Parmi les autres priorités figure un plan d’aide aux citoyens les plus vulnérables, lancé à la suite de la crise de 2019 et financé par l’Union européenne. Celui-ci est mis en œuvre conjointement avec le Programme alimentaire mondial et le ministère libanais des Affaires sociales et soutient 75 000 foyers libanais parmi les plus vulnérables en octroyant à chaque membre d’une famille 20 dollars par mois.

La voix des jeunes au centre de l’attention : les points de vue de journalistes en herbe

La jeunesse libanaise, qui vit dans un pays durement frappé par une crise économique sans précédent, a mûri face à l’adversité subie au cours des cinq dernières années.
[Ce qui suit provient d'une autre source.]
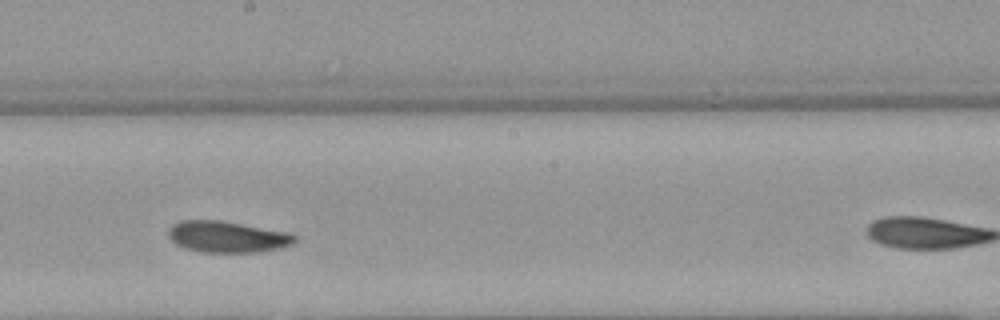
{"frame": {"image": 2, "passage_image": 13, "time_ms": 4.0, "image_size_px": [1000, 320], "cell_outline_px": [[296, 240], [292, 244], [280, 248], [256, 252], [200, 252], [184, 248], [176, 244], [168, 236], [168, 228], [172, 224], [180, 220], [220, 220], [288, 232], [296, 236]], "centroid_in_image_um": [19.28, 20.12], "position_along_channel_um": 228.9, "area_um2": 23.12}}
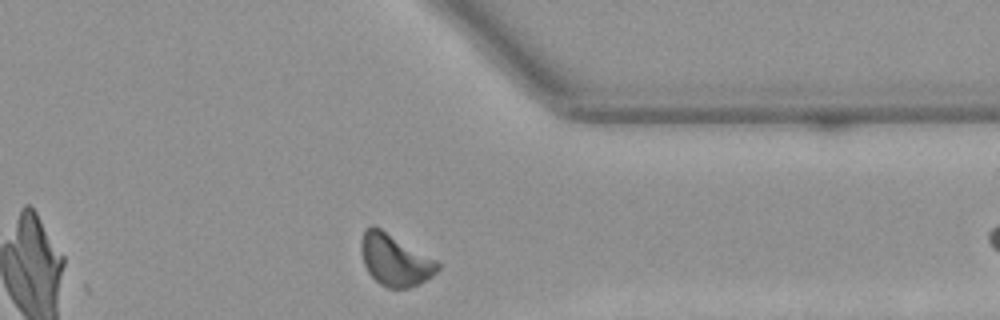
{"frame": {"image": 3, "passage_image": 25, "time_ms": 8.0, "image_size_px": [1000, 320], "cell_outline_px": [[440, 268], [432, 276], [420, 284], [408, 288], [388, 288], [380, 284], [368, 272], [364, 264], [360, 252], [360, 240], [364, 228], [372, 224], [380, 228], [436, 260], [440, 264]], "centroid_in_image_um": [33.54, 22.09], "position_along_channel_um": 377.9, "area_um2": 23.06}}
Les questions posées par les jeunes aux intervenants venus parler de la pauvreté, de la citoyenneté, du rôle de l’État et de la protection sociale, étaient dignes de journalistes chevronnés et reflétaient un réel intérêt pour l’avenir de leur pays et les répercussions que peut avoir la stratégie de protection sociale sur leur propre vie.

Les participants ont posé un certain nombre de questions sur les mécanismes de contrôle soutenant l’administration libanaise, l’aide future, les projets européens mis en œuvre au Liban, la lutte active contre le népotisme et la corruption, ainsi que la présence de réfugiés syriens et le soutien qui leur est apporté.

Riwa Haidar, une étudiante en journalisme de 21 ans, a souligné qu’« il est important que les donateurs contrôlent l’argent versé à l’État libanais ». Riwa, qui souhaiterait rester au Liban, est bien consciente qu’il est de plus en plus difficile de vivre dans un pays qui n’a pas grand-chose à offrir à ses citoyens. « Si je reste, je veux pouvoir vivre dignement. Je ne veux pas être contrainte de mendier auprès d’un parti politique pour pouvoir manger à ma faim ou aller à l’hôpital pour me faire soigner », a-t-elle déclaré.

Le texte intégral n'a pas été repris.